Passage given:
# # #
After his retirement in 2004, John married Anita Barnett and moved to Deland, Florida.  After a time, he found it increasingly difficult to be a long-distance landlord and the home began to be a burden to him.  Because of the low cost basis, selling the home would have had capital gains tax implications for him.  Motivated by a desire to add to the value of the previously established scholarship fund and a desire to provide income for his two grown daughters, John asked us to explore several gift options with him.

First, we evaluated whether it would be better for John to sell the house and gift the proceeds, or to gift the house itself.  Since the house had increased in value during the time John owned it, it made sense to gift the house; that way, he avoided capital gains taxes.  Next, we examined with him the various types of life-income gift arrangements.

John Campbell and Jeff Taylor

A charitable remainder unitrust met both of John’s goals – to provide an income to his daughters and a charitable gift to his Scholarship Trust.  Ultimately, it was determined that a Net Income Charitable Remainder Unitrust with a flip provision would be in everyone’s best interests.  What that meant is that the Foundation would not begin to make the annual unitrust payments of 5% to Rev. Campbell’s daughters until after the house sold and the proceeds could be invested to begin to produce income. 

The house sold within six months of the date of the gift.  The Foundation will distribute the unitrust amount to the daughters.  After their deaths, the charitable remainder will be distributed to the previously established scholarship fund for West Virginia Wesleyan College.
# # #
Listed entries:
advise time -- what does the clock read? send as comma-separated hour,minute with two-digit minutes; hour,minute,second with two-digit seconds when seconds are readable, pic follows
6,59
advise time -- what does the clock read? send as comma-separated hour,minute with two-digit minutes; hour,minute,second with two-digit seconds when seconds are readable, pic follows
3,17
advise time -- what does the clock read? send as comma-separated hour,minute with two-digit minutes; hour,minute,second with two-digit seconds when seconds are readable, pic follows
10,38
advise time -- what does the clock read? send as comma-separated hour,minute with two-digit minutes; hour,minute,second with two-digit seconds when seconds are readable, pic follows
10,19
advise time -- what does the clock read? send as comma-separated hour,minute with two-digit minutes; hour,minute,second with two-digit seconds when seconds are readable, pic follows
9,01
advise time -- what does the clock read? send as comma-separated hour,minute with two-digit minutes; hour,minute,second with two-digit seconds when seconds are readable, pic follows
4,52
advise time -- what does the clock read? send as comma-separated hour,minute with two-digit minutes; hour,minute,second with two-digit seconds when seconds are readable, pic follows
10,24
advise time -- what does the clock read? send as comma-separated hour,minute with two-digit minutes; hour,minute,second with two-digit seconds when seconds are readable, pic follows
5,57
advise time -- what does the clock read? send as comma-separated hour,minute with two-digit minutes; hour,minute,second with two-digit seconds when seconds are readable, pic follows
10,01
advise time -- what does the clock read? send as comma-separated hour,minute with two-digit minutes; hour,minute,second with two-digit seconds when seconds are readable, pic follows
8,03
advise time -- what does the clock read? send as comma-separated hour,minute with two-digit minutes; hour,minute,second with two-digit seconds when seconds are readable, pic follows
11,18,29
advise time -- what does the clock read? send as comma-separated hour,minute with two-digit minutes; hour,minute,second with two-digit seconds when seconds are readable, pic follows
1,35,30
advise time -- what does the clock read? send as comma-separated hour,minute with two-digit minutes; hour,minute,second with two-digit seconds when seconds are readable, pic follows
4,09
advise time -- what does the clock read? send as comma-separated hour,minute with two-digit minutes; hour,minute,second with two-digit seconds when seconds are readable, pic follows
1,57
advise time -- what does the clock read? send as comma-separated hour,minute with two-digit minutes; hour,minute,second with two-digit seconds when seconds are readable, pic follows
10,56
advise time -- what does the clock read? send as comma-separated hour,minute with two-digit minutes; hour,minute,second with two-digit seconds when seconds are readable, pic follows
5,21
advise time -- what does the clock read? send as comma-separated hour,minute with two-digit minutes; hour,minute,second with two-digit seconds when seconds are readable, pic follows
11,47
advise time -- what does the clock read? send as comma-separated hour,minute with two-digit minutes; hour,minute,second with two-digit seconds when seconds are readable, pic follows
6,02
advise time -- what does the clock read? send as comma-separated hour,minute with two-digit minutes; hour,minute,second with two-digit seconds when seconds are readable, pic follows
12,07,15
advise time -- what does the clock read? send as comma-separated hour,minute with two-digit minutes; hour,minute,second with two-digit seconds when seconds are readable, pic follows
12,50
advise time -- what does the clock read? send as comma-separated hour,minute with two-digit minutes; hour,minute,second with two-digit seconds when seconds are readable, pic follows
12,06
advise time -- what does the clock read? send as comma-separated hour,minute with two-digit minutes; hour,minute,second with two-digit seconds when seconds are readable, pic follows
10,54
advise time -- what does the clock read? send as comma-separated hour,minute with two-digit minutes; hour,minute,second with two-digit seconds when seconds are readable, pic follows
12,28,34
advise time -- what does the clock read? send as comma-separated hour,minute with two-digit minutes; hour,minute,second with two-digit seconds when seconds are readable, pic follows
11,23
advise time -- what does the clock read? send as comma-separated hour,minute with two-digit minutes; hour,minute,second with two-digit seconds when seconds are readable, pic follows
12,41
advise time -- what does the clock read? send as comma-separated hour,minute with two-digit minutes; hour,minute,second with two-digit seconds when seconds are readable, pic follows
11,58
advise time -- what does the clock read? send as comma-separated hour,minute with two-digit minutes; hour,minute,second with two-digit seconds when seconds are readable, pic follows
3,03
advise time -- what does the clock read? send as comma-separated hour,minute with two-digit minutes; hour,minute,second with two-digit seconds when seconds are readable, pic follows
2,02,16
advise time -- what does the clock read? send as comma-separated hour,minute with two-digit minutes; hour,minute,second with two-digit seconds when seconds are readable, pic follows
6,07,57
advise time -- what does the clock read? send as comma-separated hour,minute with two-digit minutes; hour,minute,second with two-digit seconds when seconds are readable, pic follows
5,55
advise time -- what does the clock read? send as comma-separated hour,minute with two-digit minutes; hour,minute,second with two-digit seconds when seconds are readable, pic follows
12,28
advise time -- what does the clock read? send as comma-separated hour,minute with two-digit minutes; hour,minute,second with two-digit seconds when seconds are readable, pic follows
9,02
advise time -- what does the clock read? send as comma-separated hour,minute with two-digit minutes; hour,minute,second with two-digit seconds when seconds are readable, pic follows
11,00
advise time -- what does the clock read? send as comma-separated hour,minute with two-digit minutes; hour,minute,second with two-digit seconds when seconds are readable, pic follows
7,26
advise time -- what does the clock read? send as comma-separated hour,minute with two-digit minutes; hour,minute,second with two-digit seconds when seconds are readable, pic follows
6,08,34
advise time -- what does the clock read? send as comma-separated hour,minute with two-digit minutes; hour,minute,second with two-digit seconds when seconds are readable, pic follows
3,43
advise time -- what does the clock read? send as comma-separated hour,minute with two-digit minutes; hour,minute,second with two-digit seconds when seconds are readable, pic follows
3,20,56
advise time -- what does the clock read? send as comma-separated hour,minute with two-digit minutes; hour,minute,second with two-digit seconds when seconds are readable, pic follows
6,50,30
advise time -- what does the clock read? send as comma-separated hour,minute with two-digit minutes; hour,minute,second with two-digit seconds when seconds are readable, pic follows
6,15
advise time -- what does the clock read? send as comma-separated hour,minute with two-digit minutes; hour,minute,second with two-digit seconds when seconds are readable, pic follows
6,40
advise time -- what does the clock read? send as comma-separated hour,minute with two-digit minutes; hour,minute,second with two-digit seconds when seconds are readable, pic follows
# # #
Aim: Reproduce word for word the part of the account of John's house gift above, from "After his retirement" to "life-income gift arrangements.".

Exercise solution:
After his retirement in 2004, John married Anita Barnett and moved to Deland, Florida.  After a time, he found it increasingly difficult to be a long-distance landlord and the home began to be a burden to him.  Because of the low cost basis, selling the home would have had capital gains tax implications for him.  Motivated by a desire to add to the value of the previously established scholarship fund and a desire to provide income for his two grown daughters, John asked us to explore several gift options with him.

First, we evaluated whether it would be better for John to sell the house and gift the proceeds, or to gift the house itself.  Since the house had increased in value during the time John owned it, it made sense to gift the house; that way, he avoided capital gains taxes.  Next, we examined with him the various types of life-income gift arrangements.